(Items from a dataset)
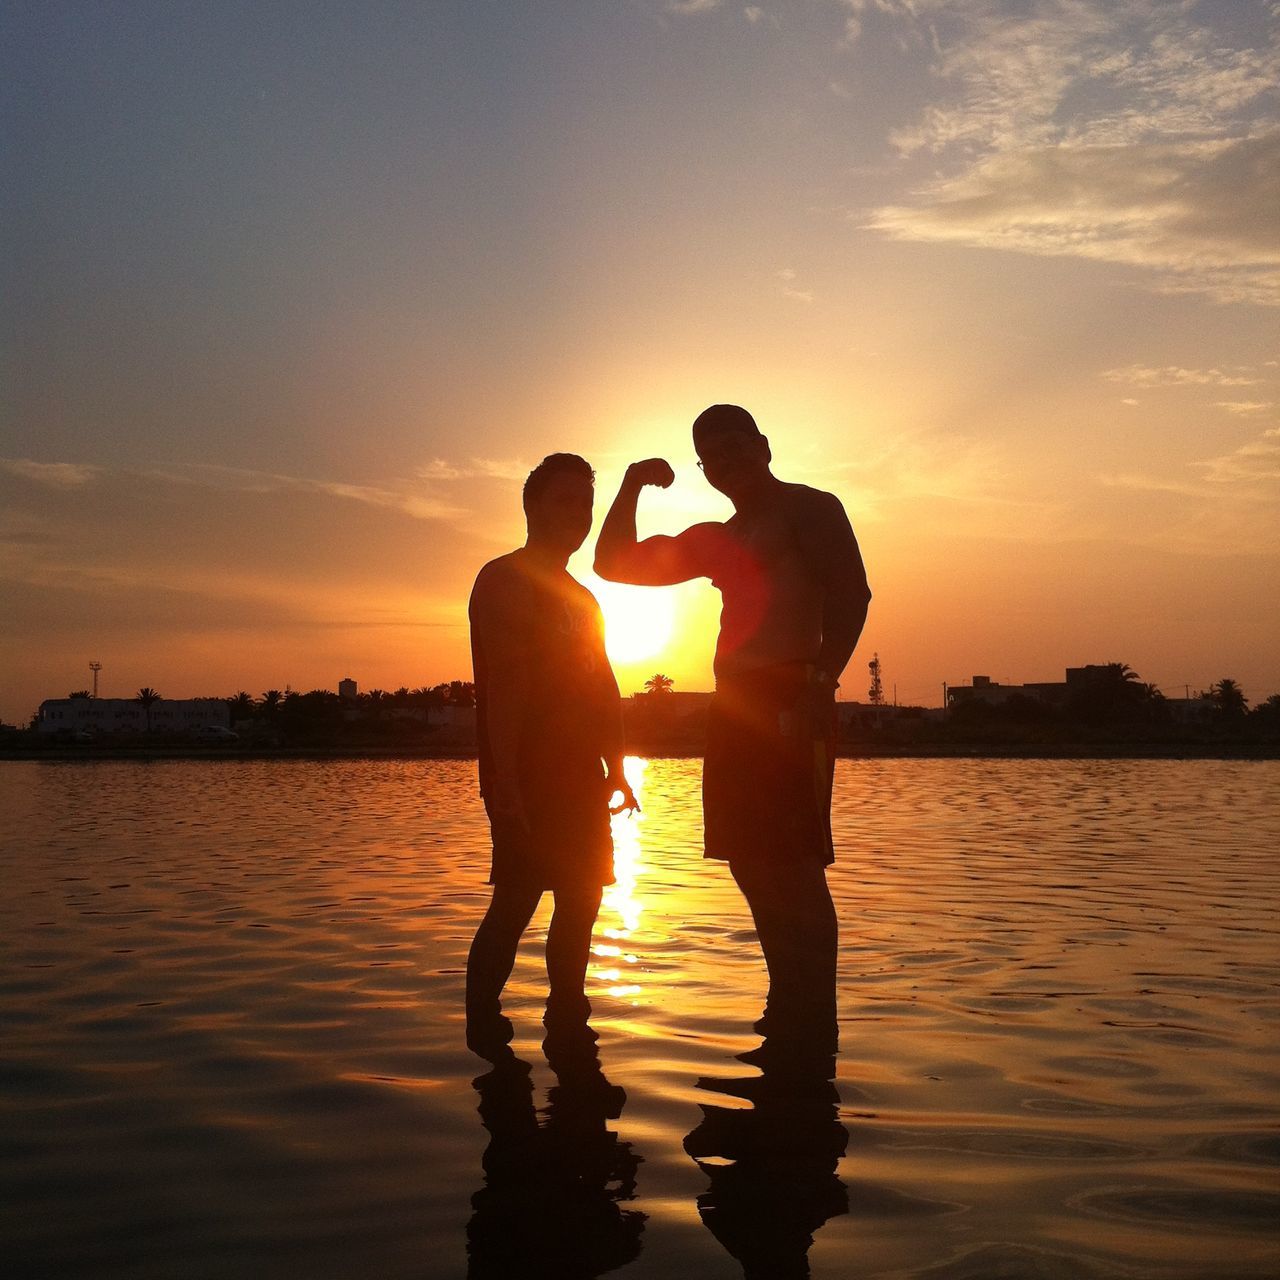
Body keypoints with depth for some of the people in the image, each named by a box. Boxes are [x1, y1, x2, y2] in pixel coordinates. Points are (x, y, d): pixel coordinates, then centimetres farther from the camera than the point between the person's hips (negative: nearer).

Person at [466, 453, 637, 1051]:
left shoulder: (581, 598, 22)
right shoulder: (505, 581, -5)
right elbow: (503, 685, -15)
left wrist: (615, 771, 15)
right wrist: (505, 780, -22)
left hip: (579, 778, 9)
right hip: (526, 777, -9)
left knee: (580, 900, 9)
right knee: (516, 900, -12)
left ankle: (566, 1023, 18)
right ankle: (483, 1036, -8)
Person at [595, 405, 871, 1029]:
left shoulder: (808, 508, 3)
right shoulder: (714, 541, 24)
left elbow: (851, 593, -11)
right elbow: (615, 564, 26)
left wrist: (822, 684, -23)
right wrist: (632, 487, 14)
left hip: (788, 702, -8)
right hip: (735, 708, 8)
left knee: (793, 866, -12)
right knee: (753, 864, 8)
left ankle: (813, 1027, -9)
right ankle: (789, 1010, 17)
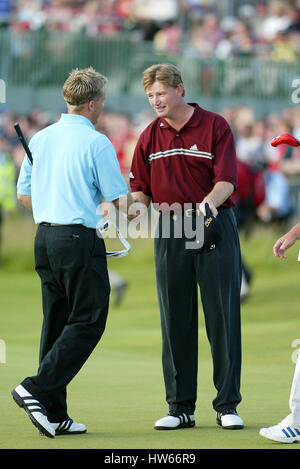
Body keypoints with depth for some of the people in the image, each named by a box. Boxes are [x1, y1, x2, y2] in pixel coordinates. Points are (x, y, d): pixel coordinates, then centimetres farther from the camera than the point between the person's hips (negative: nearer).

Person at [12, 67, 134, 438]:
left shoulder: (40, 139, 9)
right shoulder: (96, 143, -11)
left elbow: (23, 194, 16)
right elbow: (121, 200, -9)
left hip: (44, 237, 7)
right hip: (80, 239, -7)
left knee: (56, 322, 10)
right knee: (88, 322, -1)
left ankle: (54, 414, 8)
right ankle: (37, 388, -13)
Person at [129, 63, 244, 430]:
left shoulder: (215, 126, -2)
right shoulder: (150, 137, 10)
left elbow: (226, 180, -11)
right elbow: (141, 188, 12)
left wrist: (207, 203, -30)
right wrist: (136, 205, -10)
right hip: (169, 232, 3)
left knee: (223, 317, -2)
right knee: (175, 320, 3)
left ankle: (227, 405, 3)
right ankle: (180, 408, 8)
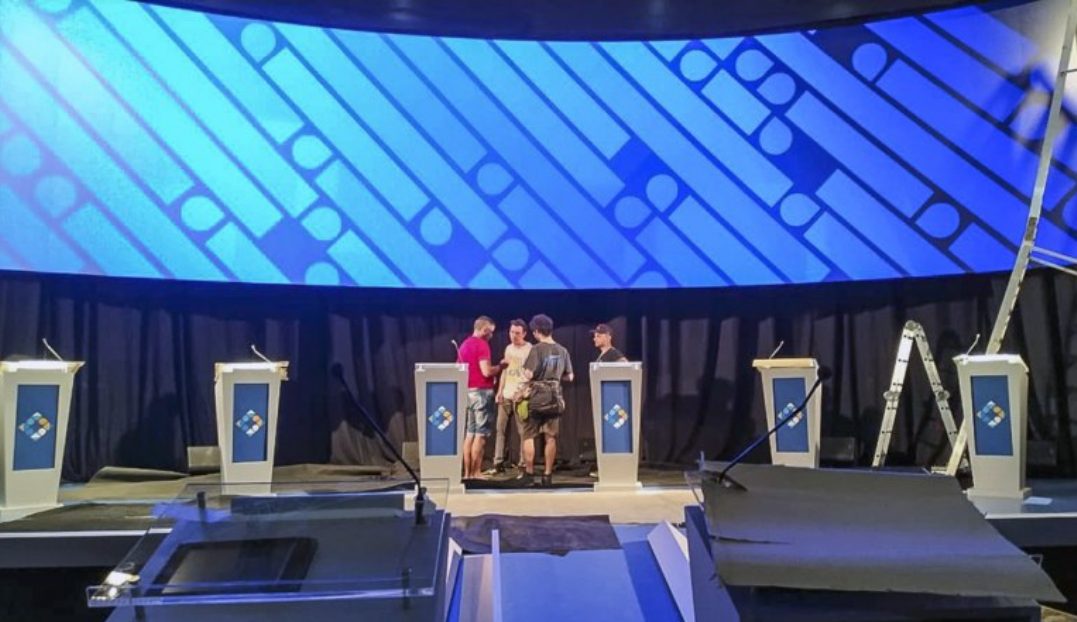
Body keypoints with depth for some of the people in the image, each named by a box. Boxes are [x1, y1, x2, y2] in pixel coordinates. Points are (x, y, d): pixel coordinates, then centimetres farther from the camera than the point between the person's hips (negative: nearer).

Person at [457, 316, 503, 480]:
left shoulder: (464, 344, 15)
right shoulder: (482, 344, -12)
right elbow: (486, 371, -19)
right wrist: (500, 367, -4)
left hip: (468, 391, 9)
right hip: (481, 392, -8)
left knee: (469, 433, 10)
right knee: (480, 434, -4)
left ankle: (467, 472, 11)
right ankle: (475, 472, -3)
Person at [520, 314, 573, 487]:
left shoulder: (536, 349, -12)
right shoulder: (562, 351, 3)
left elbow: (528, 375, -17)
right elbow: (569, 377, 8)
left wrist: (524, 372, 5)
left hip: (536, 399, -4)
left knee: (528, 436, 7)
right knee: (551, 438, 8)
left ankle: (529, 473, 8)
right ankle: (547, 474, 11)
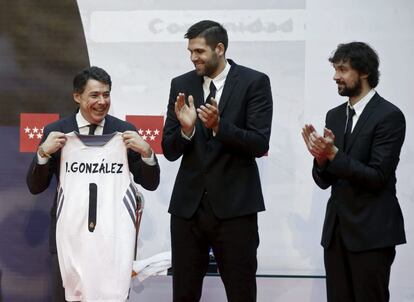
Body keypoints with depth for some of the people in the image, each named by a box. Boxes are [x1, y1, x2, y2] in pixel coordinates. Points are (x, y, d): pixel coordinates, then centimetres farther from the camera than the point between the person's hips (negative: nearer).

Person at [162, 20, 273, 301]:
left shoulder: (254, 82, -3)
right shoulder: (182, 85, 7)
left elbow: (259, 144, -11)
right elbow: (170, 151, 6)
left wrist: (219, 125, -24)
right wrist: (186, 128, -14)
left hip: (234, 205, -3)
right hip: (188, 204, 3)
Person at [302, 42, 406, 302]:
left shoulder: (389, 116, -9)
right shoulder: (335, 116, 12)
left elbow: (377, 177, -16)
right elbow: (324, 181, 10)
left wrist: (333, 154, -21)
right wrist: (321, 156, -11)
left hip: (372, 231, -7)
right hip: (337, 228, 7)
...
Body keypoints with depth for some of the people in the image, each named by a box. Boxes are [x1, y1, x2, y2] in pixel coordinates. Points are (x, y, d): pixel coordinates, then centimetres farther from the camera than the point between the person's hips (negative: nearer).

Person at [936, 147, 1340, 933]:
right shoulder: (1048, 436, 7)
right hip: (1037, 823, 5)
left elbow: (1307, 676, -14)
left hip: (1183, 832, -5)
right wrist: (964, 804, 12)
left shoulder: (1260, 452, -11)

*Task statement*
Could you work out how many lines of the data above contain the word "knee"? Give only the number.

*Your solution*
12